Upon his retirement, Gilliam still couldn't stay away from the game so he endured an unsuccessful stint coaching Penn State-Altoona before his season in the fledgling ABA.
Pittsburgh Xplosion general manager Freddie Lewis didn't know Gilliam very well when he became player-coach in 2005, but Lewis quickly became impressed with how Gilliam carried himself. It would have been for an ex-NBA veteran to act as though he were too good for a soon-to-be-defunct team, but Gilliam attended autograph signings and community service events and served as a mentor to the younger players.
"If you were to rate his personality on a scale from 1 to 10, he'd be a 12," Lewis said by phone. "He always wanted to do something to help people."
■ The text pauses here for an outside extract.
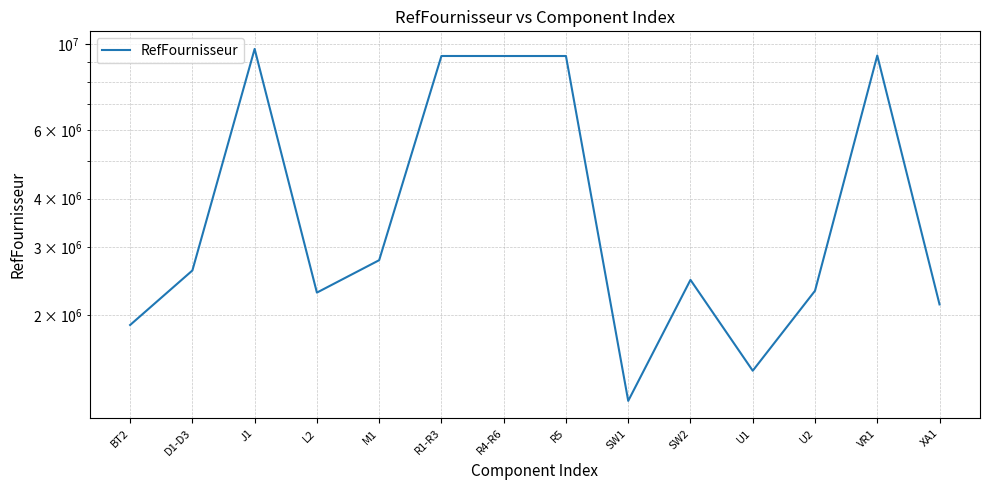

True or false: the data shows 9330380 at R5.

True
Late in his life, Gilliam changed the spelling of his first name from Armon to Armen because he was tired of it being mispronounced. Regardless of the spelling, his name will always be synonymous with one of the great eras in UNLV basketball history.
It's difficult for Symanski to cope with losing Gilliam, but he takes some solace in the fact his friend died doing something he cherished.
"If he has to die under tragic circumstances, then, yeah, it's a little more comforting if you want to put it that way," Symanski said. "He was where he loved doing what he loved to do."